The recently approved fiscal year 2013 budget is approximately $154,700,000, including the water/sewer enterprise fund. With approximately 41,700 people living in Everett today, City spending this year is approximately $3,700 per person. The City continues to offer the same services offered in 2009.
“I am very proud that my administration has kept spending per person level despite mandatory increases for education and increases in fixed costs,” noted Mayor DeMaria.
Looking over the last five fiscal budgets, education spending increased by over nine million dollars, mainly due to the increase in school population. Since 2009, the administration has cut the City’s obligatory fixed costs: debt from municipal bonds and health care costs. Given the tough economic conditions, the Mayor was able to restructure the City’s debt and negotiate a major change in the City’s healthcare coverage. Nonetheless, despite cuts to fixed costs, pensions and water and sewer fees continue to escalate. Since 2009, health insurance costs have increased by $2.3 million dollars, pensions have increased by $2.5 million dollars, and water and sewer fees have increased by $1.1 million dollars.

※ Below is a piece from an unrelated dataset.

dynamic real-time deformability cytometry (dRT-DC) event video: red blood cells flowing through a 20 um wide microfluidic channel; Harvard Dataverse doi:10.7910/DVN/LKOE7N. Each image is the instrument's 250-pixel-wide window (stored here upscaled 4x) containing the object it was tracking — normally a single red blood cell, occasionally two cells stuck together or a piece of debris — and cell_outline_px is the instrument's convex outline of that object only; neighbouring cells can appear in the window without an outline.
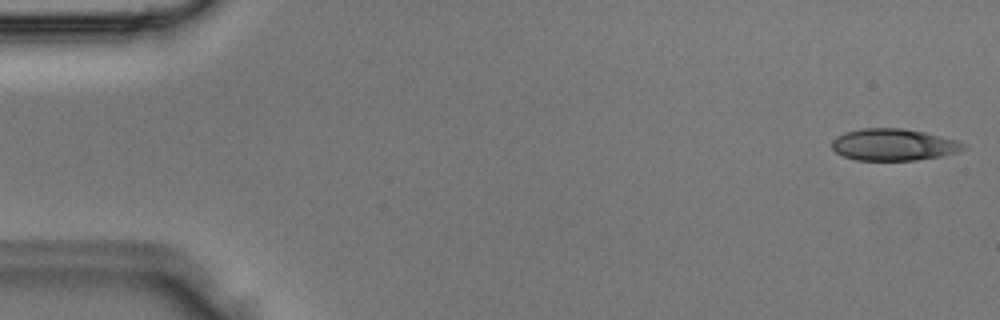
{"species": "Egyptian fruit bat (a non-hibernating species)", "species_latin": "Rousettus aegyptiacus", "temperature_condition": "room temperature", "stored_images_in_passage": 4, "camera_frame_rate_fps": 3000, "um_per_image_px": 0.085, "animal": {"sex": "male"}, "frame": {"image": 1, "passage_image": 1, "time_ms": 0.0, "image_size_px": [1000, 320], "cell_outline_px": [[968, 148], [960, 152], [940, 156], [916, 160], [856, 160], [844, 156], [836, 152], [832, 148], [832, 140], [836, 136], [844, 132], [860, 128], [904, 128], [924, 132], [960, 140], [968, 144]], "centroid_in_image_um": [76.01, 12.29], "position_along_channel_um": 9.0, "area_um2": 24.8}}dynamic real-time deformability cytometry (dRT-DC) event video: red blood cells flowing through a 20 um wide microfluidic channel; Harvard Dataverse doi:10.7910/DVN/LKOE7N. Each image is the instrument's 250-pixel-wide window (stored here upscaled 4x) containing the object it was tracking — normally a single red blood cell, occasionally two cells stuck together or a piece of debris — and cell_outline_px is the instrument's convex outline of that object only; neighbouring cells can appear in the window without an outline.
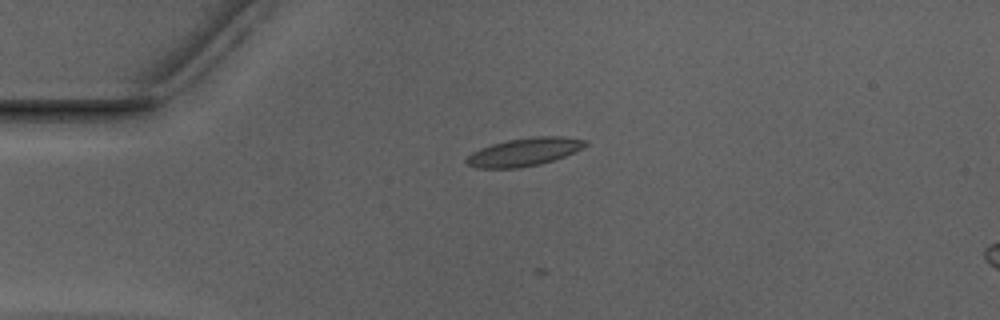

DeMaria credits his team’s fiscally conservative spending in city departments, along with the City seeking grant funds through State and Federal agencies, as the key factors in keeping per person spending at a manageable level. “ The general government budget is one of the few areas where I can really control spending in the City. We’ve worked hard to keep those increases as low as possible, while adding a deposit into our stabilization fund and capital improvements account for street, sidewalks, parks and city vehicles.”
While maintaining per person spending here in Everett, the Mayor also noted the City is on par with surrounding communities and the City offers more services for residents and businesses. In comparison, the City of Chelsea is spending $3900 per person with an additional quarterly trash fee, the city of Malden is spending $3000 per person, and residents pay to throw away their trash. Even nearby Melrose is at approximately $3000 per person, and they also have instituted a quarterly trash collection fee.
“In one way or another we all have to pay for services, this is how we maintain our financial integrity and is the backbone of living in a community,” offers Mayor DeMaria “education and public safety are our highest priority, infrastructure is our long term investment, and delivering quality services keeps good people in Everett.”